Sunday 1 September 2013

A Twelve-point Manifesto for Economic Recovery along with Fairness

I first came across the Hon* Christopher Layton on a refresher course for economics teachers at the University of Bath in the late 60s.  He astounded us by pointing our that the peak years for the order books of BSA, which made machine tools as well as airguns and Bantam motor-bikes, were 1951, 1955, 1959 and 1964.

To understand the significance of this you need to know about the economic "accelerator,"  by which a change in consumer demand has a magnified effect on investment demand (eg machine tools).  Now those dates were the years of General Elections, so here was evidence that our governments were stimulating consumer demand in election years - in other words, abusing  Keynesian demand management by using it to create a "feel good factor" to  win elections rather than steer the economy on a steady course to maintain full employment, growth, stable prices and balanced external payments.

It is a testimony to the innocence of those days that we were surprised by this: nowadays of course it is a commonplace.

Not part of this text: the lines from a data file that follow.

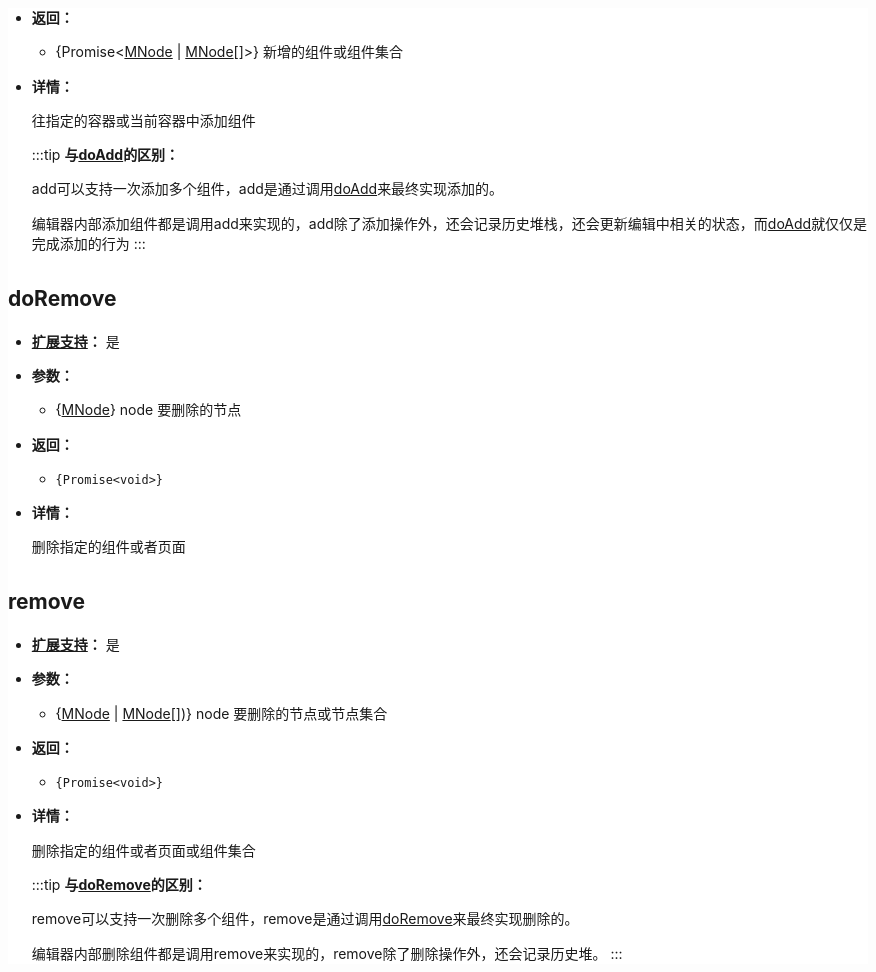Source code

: - **返回：**

  - {Promise<[MNode](https://github.com/Tencent/tmagic-editor/blob/c143a5f7670ae61d80c1a2cfcc780cfb5259849d/packages/schema/src/index.ts#L99) | [MNode](https://github.com/Tencent/tmagic-editor/blob/c143a5f7670ae61d80c1a2cfcc780cfb5259849d/packages/schema/src/index.ts#L99)[]>} 新增的组件或组件集合

- **详情：**

  往指定的容器或当前容器中添加组件

  :::tip
  **与[doAdd](#doadd)的区别：**

  add可以支持一次添加多个组件，add是通过调用[doAdd](#doadd)来最终实现添加的。

  编辑器内部添加组件都是调用add来实现的，add除了添加操作外，还会记录历史堆栈，还会更新编辑中相关的状态，而[doAdd](#doadd)就仅仅是完成添加的行为
  :::

## doRemove

- **[扩展支持](../../guide/editor-expand#行为扩展)：** 是
  
- **参数：**

  - {[MNode](https://github.com/Tencent/tmagic-editor/blob/c143a5f7670ae61d80c1a2cfcc780cfb5259849d/packages/schema/src/index.ts#L99)} node 要删除的节点

- **返回：**

  - `{Promise<void>}`

- **详情：**

  删除指定的组件或者页面


## remove

- **[扩展支持](../../guide/editor-expand#行为扩展)：** 是

- **参数：**

  - {[MNode](https://github.com/Tencent/tmagic-editor/blob/c143a5f7670ae61d80c1a2cfcc780cfb5259849d/packages/schema/src/index.ts#L99) | [MNode](https://github.com/Tencent/tmagic-editor/blob/c143a5f7670ae61d80c1a2cfcc780cfb5259849d/packages/schema/src/index.ts#L99)[])} node 要删除的节点或节点集合
  
- **返回：**

  - `{Promise<void>}`

- **详情：**

  删除指定的组件或者页面或组件集合

  :::tip
  **与[doRemove](#doRemove)的区别：**

  remove可以支持一次删除多个组件，remove是通过调用[doRemove](#doRemove)来最终实现删除的。

  编辑器内部删除组件都是调用remove来实现的，remove除了删除操作外，还会记录历史堆。
  :::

Chris Layton has come to my attention again through an article on the coalition's economic policies, "Hurting not Working,"  in issue 358 of the Liberal magazine, Liberator. In this Layton:

  • praises Vince Cable for "urging public bond issues to fund a house building programme, rejecting a further round of spending cuts, and arguing that future efforts to close the deficit should be split 50-50 between tax increases and spending cuts;
  • points out the obvious, that "less public spending means less consumer or investment spending and a lower tax take;
  •  acknowledges that, after 2008 "deficit financing  by Gordon Brown, the US and other countries  successfully prevented worse (collapse.)"
Layton calls for "fresh thinking" and gives detailed proposals for a "practical and ethical vision" as follows:

  1. Public investment in infrastructure, financed by long term  infrastructure bonds, along with the removal of the cap on local authority borrowing to finance house building.  If the markets were supportive further bond issues could finance building programmes for hospitals and schools.
  2. Royal bank of Scotland to be fully nationalised, stripped of its bad debts and turned into a public investment bank, and the capital of the Green Investment Bank  increased from £3 -10bn over two years.
  3. A Europe-wide Tobin or financial transactions task.  True the "turkeys in the City don't like Christmas but it makes sense  for the public purse to tax a share of the gigantic flows of parasitic  money that rush round markets..."  A more modest step would be a levy on banks' balance sheets  as proposed by the Economist.
  4. Taxing capital gains at the same level as income tax.
  5. A tax on land, including agricultural land.  This would have to be introduced gradually, but the coalition should "immediately" tax unused land with planning permission,  which developers sit on.
  6.  Bonuses to be limited to no more than twice annual salary (though he notes an MIT study which shows that whilst bonuses encourage output and performance among the lowest earners, they are counter-productive  when applied to higher earners.)
  7. The 50% tax rate to be restored, and annual incomes above £500 000 to be subject to a super-tax of 80% or more.  This "would help create a sense of justice and do no harm to management performance."
  8. Clamp down on tax avoidance, tax havens, and the non-domestic status which turns the UK itself into a tax haven.
  9. Regulatory carbon pricing, carbon taxation and a revived European carbon market.
  10. Abolishing national Insurance contributions for the under 25s and reducing them for the lower-paid.
  11. Increasing capital allowances.
  12. Restoring cuts in funding for renewable energy.
Well, there's plenty meat there for Liberal Democrat manifesto writers to get their teeth into, and it comes not from some wild impractical youth but from one of the party's most sagacious and respected elder-statesmen.

*Christopher Layton is an Hon because he's a younger son of the late great Walter Layton, among other things sometime editor of the Economist and three times parliamentary Liberal candidate, alas unsuccessful, who was given a peerage in 1947.  Walter Layton was part-author with Keynes of the famous  Yellow Book  of 1928 which set out Liberal proposals to climb out of depression and "conquer unemployment."  Hence by setting out the above proposals the Hon Christopher is following in his distinguished father's footsteps.

 Let's hope that this time the parties and electorate  take more notice.